TAHITI: A FAR-FLUNG PARADISE
Ask most people what place other than heaven they would call “paradise” and most would say “Tahiti.” Part of the Polynesian Triangle, Tahiti is almost a cliché for an earthly Eden, known for its laid back intoxicating beauty and the famous who drew inspiration from the island, such as Paul Gauguin, Herman Melville and James Michener.
True, We Jews know from palm trees, beaches, and fruit. But imagine living in such a country without sirens, border guards and rotten neighbors.
Brief History: The Pacific Islands have actually been populated for thousands of years. However fascination grew during the explorations in the 1500s as tales of the mutiny of the H.M.S. Bounty spread, along with Captain James Cook’s illustrations of the magnificent fauna and flora. With the arrival of both French and British whalers, missionaries, and military in the 1800s, there was French-British rivalry over of the islands. The Pomare Dynasty ruled Tahiti when, in 1847 Queen Pomare accepted French protection of the islands of Tahiti and Moorea.

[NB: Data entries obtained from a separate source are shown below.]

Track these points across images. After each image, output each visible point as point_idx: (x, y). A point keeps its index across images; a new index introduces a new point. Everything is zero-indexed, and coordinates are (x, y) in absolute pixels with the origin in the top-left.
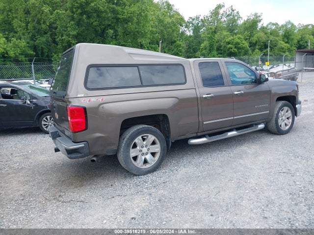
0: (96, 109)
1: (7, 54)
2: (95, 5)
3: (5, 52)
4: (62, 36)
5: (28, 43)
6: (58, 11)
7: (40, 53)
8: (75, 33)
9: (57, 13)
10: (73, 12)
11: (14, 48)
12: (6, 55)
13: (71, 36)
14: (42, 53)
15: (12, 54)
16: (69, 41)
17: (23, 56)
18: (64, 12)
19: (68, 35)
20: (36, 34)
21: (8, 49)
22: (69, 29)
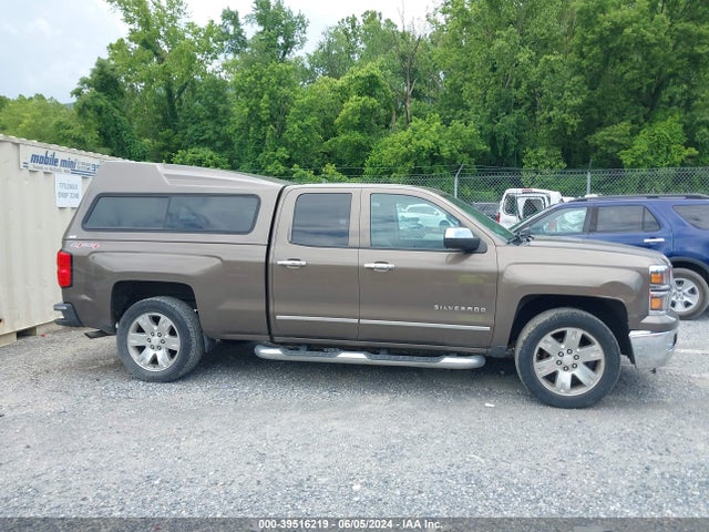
0: (84, 259)
1: (438, 151)
2: (633, 31)
3: (435, 147)
4: (551, 109)
5: (481, 129)
6: (548, 57)
7: (500, 147)
8: (578, 101)
9: (547, 61)
10: (582, 56)
11: (453, 139)
12: (436, 154)
13: (568, 110)
14: (506, 148)
15: (445, 152)
16: (564, 119)
17: (465, 156)
18: (560, 57)
19: (563, 108)
20: (500, 110)
21: (441, 142)
22: (567, 93)
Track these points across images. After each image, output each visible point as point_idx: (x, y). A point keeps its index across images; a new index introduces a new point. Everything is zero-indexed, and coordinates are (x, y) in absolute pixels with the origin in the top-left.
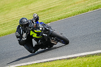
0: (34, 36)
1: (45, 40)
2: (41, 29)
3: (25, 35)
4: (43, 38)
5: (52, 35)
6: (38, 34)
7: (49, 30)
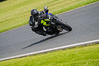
0: (44, 24)
1: (53, 28)
2: (50, 18)
3: (36, 23)
4: (51, 26)
5: (58, 24)
6: (47, 22)
7: (56, 20)
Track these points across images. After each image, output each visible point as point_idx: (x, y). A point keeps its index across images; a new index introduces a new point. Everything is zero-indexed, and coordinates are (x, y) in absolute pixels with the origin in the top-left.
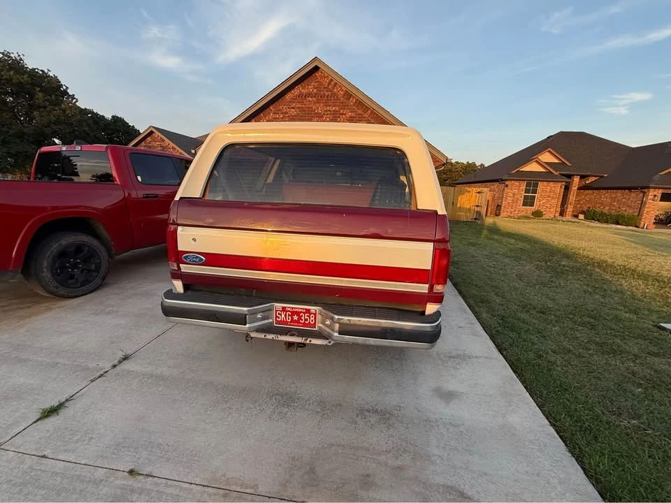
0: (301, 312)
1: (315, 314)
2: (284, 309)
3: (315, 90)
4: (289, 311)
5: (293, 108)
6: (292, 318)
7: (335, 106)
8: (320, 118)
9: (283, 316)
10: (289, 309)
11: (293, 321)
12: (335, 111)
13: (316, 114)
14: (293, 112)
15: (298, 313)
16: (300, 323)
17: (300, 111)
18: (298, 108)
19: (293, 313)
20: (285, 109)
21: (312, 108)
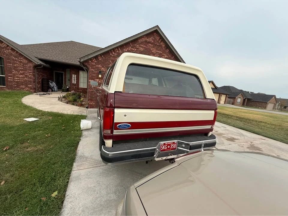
0: (171, 144)
1: (176, 144)
2: (164, 144)
3: (153, 41)
4: (166, 145)
5: (142, 47)
6: (167, 147)
7: (160, 51)
8: (154, 55)
9: (164, 147)
10: (166, 144)
11: (168, 149)
12: (160, 53)
13: (152, 52)
14: (142, 49)
15: (170, 145)
16: (170, 149)
17: (145, 49)
18: (144, 48)
19: (168, 145)
20: (138, 46)
21: (150, 49)
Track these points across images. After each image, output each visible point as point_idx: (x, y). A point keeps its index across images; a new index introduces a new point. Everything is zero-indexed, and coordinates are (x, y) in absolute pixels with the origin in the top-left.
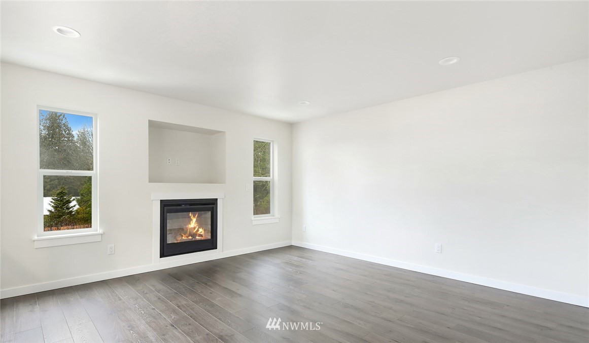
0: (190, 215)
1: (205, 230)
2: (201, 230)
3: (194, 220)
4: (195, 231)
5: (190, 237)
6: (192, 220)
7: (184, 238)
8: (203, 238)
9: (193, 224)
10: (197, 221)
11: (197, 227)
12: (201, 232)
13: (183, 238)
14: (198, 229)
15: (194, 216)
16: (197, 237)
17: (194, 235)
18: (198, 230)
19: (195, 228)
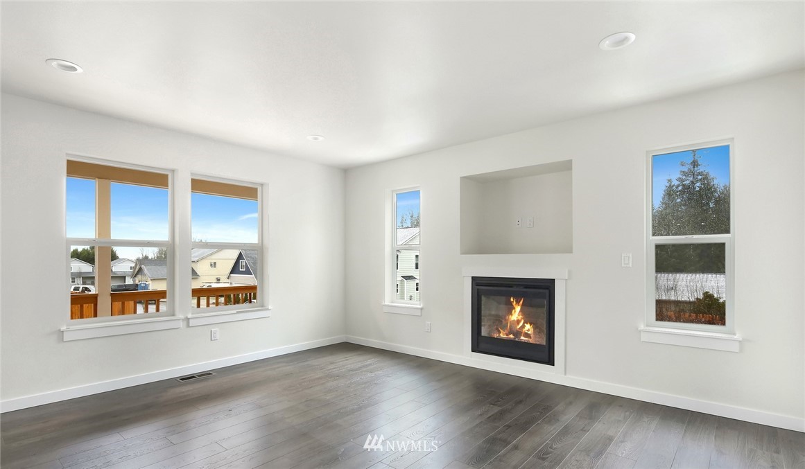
0: (512, 300)
1: (534, 329)
2: (528, 326)
3: (518, 309)
4: (518, 327)
5: (511, 336)
6: (514, 308)
7: (503, 335)
8: (531, 341)
9: (516, 315)
10: (521, 311)
11: (523, 321)
12: (529, 330)
13: (501, 335)
14: (524, 323)
15: (518, 303)
16: (522, 338)
17: (517, 334)
18: (523, 327)
19: (518, 322)
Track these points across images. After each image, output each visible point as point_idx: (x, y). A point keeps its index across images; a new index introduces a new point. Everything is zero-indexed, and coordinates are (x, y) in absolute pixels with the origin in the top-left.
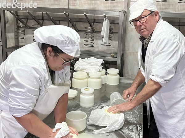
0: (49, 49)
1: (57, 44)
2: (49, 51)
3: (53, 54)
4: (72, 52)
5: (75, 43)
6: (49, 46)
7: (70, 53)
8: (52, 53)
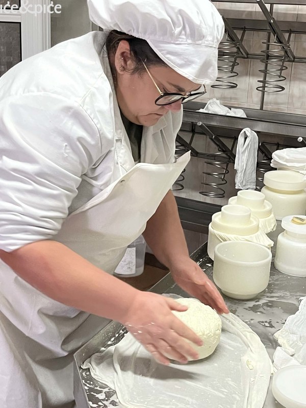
0: (123, 46)
1: (145, 33)
2: (123, 54)
3: (131, 64)
4: (188, 63)
5: (202, 37)
6: (124, 37)
7: (181, 66)
8: (129, 62)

While there is some mystery, it is believed that the first Jew probably arrived with Captain Cook in 1769. Alexander Salmon, according to Virtual Jewish History, moved to Tahiti, and later married Arrioehau, a Polynesian princess. Most Tahitian Jews, originated from North Africa and say they are French, Sephardic and Orthodox.
With the arrival of Catholic priests, most Jews either converted or assimilated. In the 1960s, Algerian Jews created a practicing Jewish community.
There are approximately 200 Jews living in Tahiti. Acclaimed journalist and author Ben Frank, author of "The Scattered Tribe: Traveling to the Diaspora From Cuba to India to Tahiti & Beyond" has described his Jewish experience in Tahiti. Its synagogue, “Ahavah v’Achvah,” located in the Capitol, Papeete, means “love and friendship.” Built in 1993, nestled against palm and fruit trees the synagogue has a mikveh and social hall. A Shamash does live on the premises.
An active Committee of Ten devotees organizes traditional rites and the Sunday school. Kashrut is kept and food flown in to an island market that stocks kosher foods.
Finding Jewish clergy is a critical task for the High Holy Days in a place thousands of miles from its Jewish neighbors. During his trip in 2007, Frank reported that they considered hiring an Israeli rabbi but the costs were prohibitive for the small group. Shul members took the role of leading the congregation.
Jews in Tahiti are mostly business people, many involved in selling Tahitian pearls.
More than beauty, as the Polynesians are a peaceful people who respect others’ beliefs, there is no anti-Semitism to be found. And given the small Jewish population, they know one another, and are friends.
All in all, a great place to visit, for Jews and non-Jews alike!